**Given data**:
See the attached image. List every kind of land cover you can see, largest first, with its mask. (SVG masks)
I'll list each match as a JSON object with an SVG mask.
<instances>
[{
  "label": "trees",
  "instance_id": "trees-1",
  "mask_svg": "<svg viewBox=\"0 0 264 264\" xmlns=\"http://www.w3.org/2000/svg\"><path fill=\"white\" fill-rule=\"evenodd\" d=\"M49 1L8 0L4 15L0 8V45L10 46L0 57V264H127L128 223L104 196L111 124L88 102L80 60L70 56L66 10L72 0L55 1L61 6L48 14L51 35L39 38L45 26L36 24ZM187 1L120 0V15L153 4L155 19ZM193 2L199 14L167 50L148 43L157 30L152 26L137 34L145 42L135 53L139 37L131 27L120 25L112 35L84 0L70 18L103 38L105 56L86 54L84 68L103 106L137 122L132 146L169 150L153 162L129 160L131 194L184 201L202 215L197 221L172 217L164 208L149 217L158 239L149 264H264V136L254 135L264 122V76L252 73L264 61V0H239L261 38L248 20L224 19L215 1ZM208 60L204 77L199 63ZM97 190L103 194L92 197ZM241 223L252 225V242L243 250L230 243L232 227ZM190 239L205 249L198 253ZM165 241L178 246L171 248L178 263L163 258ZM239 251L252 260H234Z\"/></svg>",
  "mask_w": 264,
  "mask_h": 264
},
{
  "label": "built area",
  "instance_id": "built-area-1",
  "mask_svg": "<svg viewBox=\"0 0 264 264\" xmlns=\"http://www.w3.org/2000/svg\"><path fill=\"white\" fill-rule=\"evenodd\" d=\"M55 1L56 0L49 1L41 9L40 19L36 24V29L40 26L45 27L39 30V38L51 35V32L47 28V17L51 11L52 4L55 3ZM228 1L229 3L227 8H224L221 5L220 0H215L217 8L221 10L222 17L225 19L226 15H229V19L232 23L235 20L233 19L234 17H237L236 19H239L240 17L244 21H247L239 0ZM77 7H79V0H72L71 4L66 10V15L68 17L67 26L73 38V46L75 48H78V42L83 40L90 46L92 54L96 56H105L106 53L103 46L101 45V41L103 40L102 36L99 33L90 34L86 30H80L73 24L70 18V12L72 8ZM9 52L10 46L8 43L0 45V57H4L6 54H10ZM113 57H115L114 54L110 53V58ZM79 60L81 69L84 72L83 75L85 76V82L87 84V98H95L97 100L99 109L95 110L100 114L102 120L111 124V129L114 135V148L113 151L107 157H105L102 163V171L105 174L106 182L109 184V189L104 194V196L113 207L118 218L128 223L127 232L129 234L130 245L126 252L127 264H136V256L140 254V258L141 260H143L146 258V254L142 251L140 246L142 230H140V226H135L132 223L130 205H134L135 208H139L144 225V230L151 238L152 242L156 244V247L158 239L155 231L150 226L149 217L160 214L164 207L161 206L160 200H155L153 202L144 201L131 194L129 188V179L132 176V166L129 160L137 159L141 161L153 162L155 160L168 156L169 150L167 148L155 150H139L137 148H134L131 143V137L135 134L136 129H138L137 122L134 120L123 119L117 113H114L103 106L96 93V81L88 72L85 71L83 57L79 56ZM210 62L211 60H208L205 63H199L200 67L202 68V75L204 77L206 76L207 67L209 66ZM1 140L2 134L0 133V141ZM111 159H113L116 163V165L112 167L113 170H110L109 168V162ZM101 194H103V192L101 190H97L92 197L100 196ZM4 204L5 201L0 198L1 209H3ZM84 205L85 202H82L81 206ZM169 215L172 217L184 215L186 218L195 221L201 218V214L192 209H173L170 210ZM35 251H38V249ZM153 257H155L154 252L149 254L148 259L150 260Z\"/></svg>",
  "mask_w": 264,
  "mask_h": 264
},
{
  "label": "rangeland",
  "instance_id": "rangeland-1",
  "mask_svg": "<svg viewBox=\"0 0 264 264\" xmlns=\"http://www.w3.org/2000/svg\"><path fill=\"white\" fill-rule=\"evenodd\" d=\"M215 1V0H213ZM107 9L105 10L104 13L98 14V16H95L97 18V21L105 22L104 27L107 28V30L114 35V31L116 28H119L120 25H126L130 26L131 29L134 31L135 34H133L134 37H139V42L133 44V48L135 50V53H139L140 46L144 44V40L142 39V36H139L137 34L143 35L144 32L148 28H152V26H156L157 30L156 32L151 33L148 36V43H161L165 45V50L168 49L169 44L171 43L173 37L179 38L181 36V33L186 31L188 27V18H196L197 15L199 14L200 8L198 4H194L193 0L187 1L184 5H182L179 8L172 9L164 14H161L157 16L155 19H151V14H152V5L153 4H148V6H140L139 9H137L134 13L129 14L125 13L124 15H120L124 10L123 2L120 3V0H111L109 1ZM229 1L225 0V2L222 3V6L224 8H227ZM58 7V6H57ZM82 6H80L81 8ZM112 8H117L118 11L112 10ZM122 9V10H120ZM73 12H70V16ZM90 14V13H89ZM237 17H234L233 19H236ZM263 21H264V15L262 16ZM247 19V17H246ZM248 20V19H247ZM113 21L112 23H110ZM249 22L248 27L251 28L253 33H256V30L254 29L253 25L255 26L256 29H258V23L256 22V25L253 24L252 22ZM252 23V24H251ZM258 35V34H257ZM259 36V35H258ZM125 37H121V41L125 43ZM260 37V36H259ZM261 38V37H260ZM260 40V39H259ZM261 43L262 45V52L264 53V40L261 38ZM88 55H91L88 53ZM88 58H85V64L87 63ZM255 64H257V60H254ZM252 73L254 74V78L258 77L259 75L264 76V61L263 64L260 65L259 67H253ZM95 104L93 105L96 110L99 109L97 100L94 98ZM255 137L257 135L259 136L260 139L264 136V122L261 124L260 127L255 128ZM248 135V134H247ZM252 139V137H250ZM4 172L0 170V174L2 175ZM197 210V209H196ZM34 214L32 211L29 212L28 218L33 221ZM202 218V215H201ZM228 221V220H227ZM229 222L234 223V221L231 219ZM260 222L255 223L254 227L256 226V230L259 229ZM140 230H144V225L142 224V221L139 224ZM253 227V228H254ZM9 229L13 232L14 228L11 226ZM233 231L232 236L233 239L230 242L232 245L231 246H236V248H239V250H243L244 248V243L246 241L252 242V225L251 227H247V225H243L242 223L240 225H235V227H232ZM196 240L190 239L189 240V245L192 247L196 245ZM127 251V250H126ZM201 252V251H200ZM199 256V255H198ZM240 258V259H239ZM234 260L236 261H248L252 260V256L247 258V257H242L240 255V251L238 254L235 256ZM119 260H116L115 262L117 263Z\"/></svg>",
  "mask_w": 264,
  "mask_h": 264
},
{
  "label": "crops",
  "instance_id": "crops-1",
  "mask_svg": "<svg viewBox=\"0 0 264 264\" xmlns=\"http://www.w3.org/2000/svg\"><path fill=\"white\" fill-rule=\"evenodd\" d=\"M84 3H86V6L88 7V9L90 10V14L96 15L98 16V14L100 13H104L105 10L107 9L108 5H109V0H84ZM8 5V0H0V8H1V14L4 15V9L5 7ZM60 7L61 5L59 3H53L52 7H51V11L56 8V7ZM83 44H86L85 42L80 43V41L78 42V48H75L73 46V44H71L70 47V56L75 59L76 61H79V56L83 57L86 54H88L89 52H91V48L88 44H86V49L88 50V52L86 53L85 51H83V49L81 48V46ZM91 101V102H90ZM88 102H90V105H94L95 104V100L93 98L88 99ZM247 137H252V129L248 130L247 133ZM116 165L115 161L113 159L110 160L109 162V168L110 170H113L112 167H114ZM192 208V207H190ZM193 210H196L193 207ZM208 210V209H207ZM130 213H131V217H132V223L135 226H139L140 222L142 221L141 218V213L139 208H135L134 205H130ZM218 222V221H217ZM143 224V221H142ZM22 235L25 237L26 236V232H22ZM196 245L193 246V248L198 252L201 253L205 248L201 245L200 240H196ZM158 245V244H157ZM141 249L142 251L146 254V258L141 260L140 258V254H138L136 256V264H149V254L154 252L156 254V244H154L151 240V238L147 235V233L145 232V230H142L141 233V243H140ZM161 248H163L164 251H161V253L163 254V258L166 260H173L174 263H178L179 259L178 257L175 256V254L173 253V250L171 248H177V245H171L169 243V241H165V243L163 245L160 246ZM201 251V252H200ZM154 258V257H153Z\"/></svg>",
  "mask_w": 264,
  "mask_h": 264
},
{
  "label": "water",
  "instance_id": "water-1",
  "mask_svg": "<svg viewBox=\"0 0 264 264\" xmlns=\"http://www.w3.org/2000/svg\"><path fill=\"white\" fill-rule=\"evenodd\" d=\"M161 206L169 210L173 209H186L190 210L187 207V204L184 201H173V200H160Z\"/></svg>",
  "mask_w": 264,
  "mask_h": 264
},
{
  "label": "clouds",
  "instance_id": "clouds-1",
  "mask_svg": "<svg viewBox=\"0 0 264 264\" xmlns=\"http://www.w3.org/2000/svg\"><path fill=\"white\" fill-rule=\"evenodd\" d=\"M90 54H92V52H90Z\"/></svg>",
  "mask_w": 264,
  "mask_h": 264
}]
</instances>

**Work to do**:
Copy out, in full, every line of the items above that contains the string "label". Case counts.

**Final result**:
  "label": "trees",
  "label": "built area",
  "label": "rangeland",
  "label": "crops",
  "label": "water",
  "label": "clouds",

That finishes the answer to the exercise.